A git repo to use as a test bed (create a throwaway one)

Setup

1. Build the Rust binary

cd rust-sandlot
cargo build --release

The binary is at ./rust-sandlot/target/release/sandlot.

2. Set up aliases

Use two distinct aliases so you can run either implementation:

alias sandlot-ts='bun run /path/to/rust-rewrite/src/cli.ts'
alias sandlot-rs='/path/to/rust-rewrite/rust-sandlot/target/release/sandlot'

3. Destroy any existing VM

Start from a clean slate. Both implementations share the same container name (sandlot), so only one can be tested at a time:

sandlot-ts vm destroy 2>/dev/null

4. Create a test repo

mkdir /tmp/sandlot-test-repo && cd /tmp/sandlot-test-repo
git init
echo "hello" > README.md
git add . && git commit -m "initial commit"

All tests below assume you run commands from inside this repo.

Testing methodology

For each test:

Run the command with sandlot-ts first, observe the result
Clean up / reset state
Run the same command with sandlot-rs, observe the result
Compare: stdout content, stderr content, exit code, and side effects (files created, git state, container state)

Some commands produce animated spinner output on stderr. The final line of spinner output is what matters (the success/failure message). Intermediate spinner frames are cosmetic and may differ in timing.
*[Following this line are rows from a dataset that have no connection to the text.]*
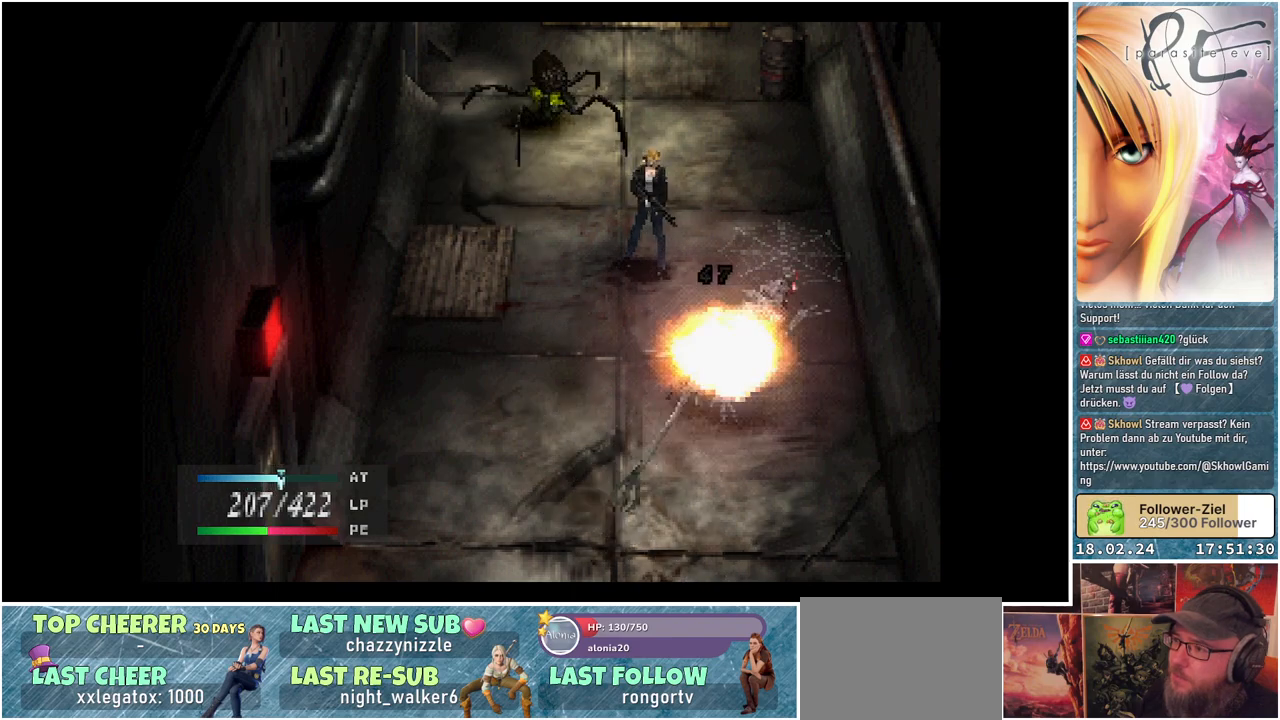
{"buttons": ["DPAD_DOWN", "DPAD_LEFT"], "events": [[133, "DPAD_LEFT", "down"]]}
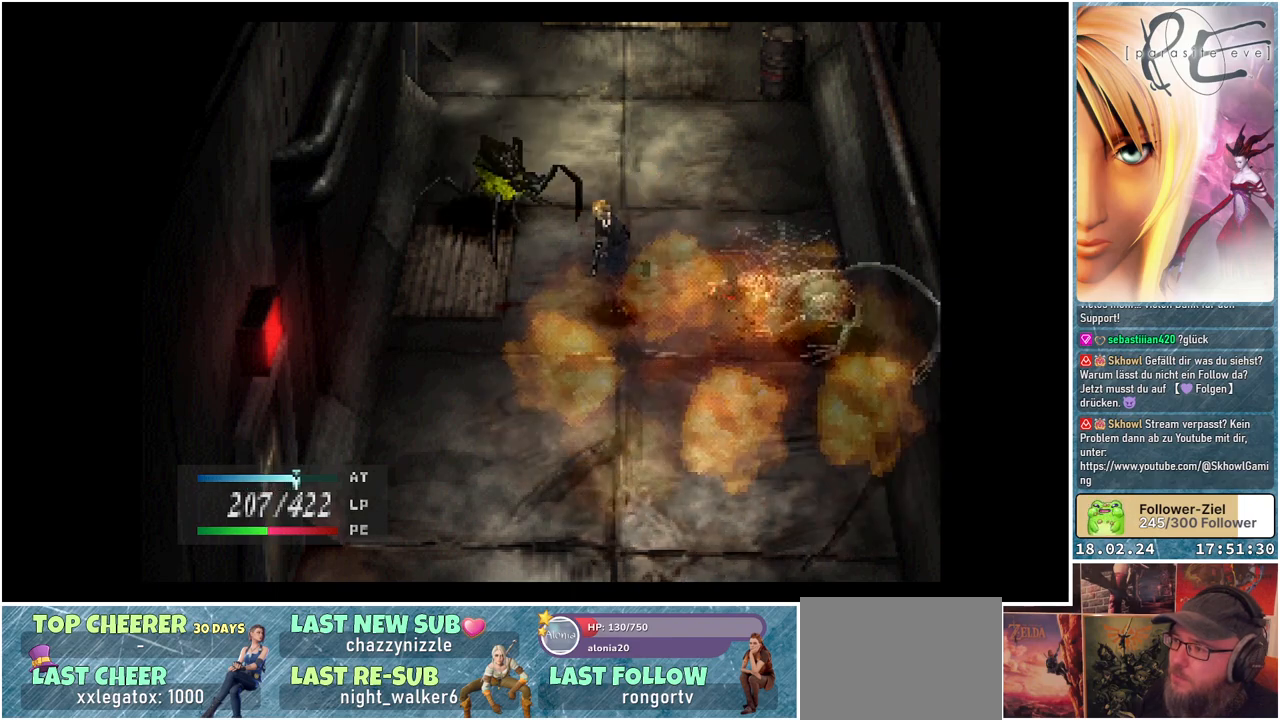
{"buttons": ["DPAD_DOWN"], "events": [[167, "DPAD_LEFT", "up"]]}
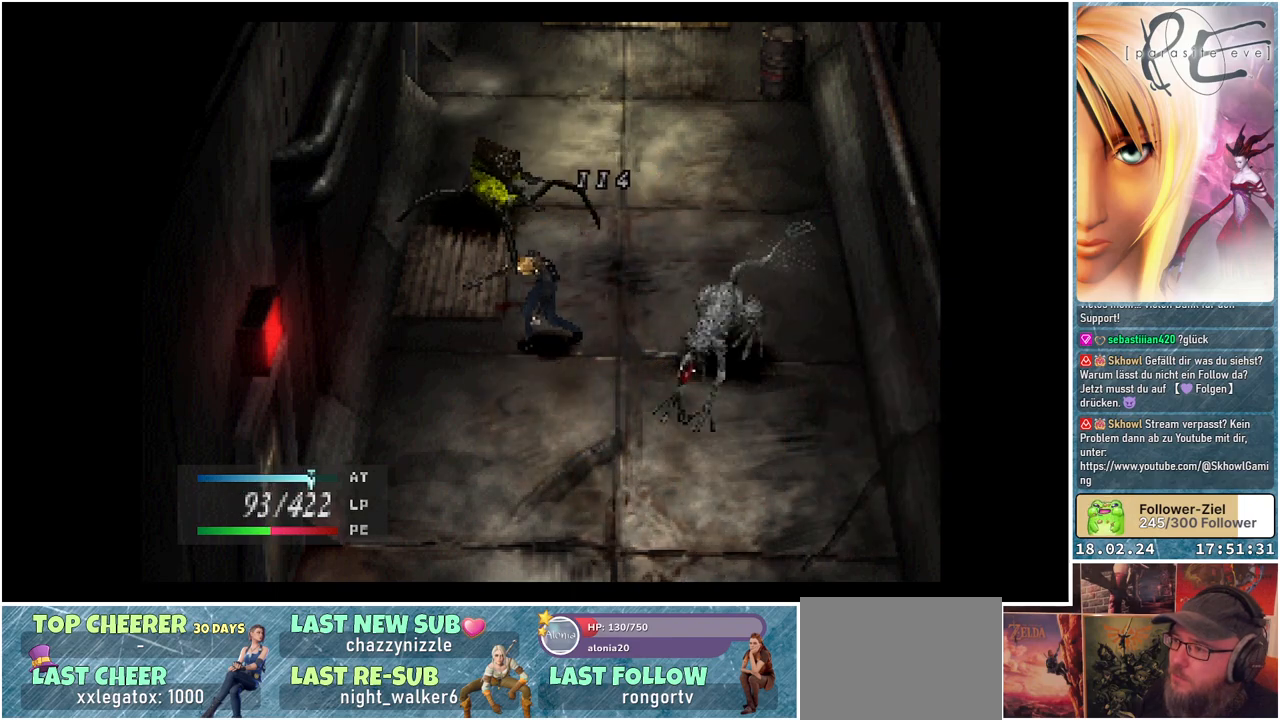
{"buttons": ["DPAD_DOWN"], "events": []}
When comparing output, strip ANSI codes for semantic comparison:

sandlot-rs list 2>&1 | sed 's/\x1b\[[0-9;]*m//g'
sandlot-ts list 2>&1 | sed 's/\x1b\[[0-9;]*m//g'

Phase 1: VM Lifecycle

These tests verify container management. Run them in order.

Test 1.1: `vm create`

sandlot-ts vm destroy 2>/dev/null  # clean slate
sandlot-rs vm create

Expect:

Spinner output on stderr progressing through: "Creating VM" -> "Pulling image & creating container" -> "Installing packages" -> "Installing Bun" -> "Installing Claude Code" -> "Installing neofetch" -> "Installing Neovim" -> "Configuring environment"
Final line: ✔ VM created
Exit code: 0

Verify side effects:

container list --format json --all  # should show "sandlot" container running
container exec sandlot which claude  # should print /home/ubuntu/.local/bin/claude
container exec sandlot which bun     # should print /home/ubuntu/.local/bin/bun
container exec sandlot which fish    # should print /usr/bin/fish
container exec sandlot test -f /home/ubuntu/.claude/settings.json && echo ok
container exec sandlot test -f /home/ubuntu/.claude/api-key-helper.sh && echo ok
container exec sandlot cat /home/ubuntu/.claude.json  # should have hasCompletedOnboarding: true

Now destroy and repeat with TS:

sandlot-rs vm destroy
sandlot-ts vm create

Verify the same side effects exist.

Test 1.2: `vm status`

# With VM running:
sandlot-rs vm status
sandlot-ts vm status

Expect (no sessions):

VM: running    (in green)

No active sessions.   (in dim)

# JSON mode:
sandlot-rs vm status --json
sandlot-ts vm status --json

Expect: JSON with "vm": "running" and "sessions": [].

Test 1.3: `vm stop`

sandlot-rs vm stop

Expect: Spinner, then ✔ VM stopped. Exit code 0.

sandlot-rs vm status

Expect: VM: stopped (in yellow).

Test 1.4: `vm start`

sandlot-rs vm start

Expect: ✔ VM started on stdout. Exit code 0.

Test 1.5: `vm info`

sandlot-rs vm info
sandlot-ts vm info

Expect: neofetch output (system info). Both should show identical container specs.

Test 1.6: `vm shell`

sandlot-rs vm shell

Expect: Drops into an interactive fish shell inside the container. Type exit to leave. Verify the prompt works and echo $PATH includes the expected paths.

Test 1.7: `vm destroy`

sandlot-rs vm destroy

Expect: Spinner, then ✔ VM destroyed. Exit code 0.

sandlot-rs vm status

Expect: VM: missing (in red).

Test 1.8: `vm create` (duplicate)

sandlot-rs vm create
# Then try again:
sandlot-rs vm create

Expect second call: Error: Container already exists. Use 'sandlot vm destroy' first to recreate it. Exit code 1.

Test 1.9: `vm uncache`

sandlot-rs vm uncache

Expect: ✔ Package cache cleared if cache existed, or No cache to clear.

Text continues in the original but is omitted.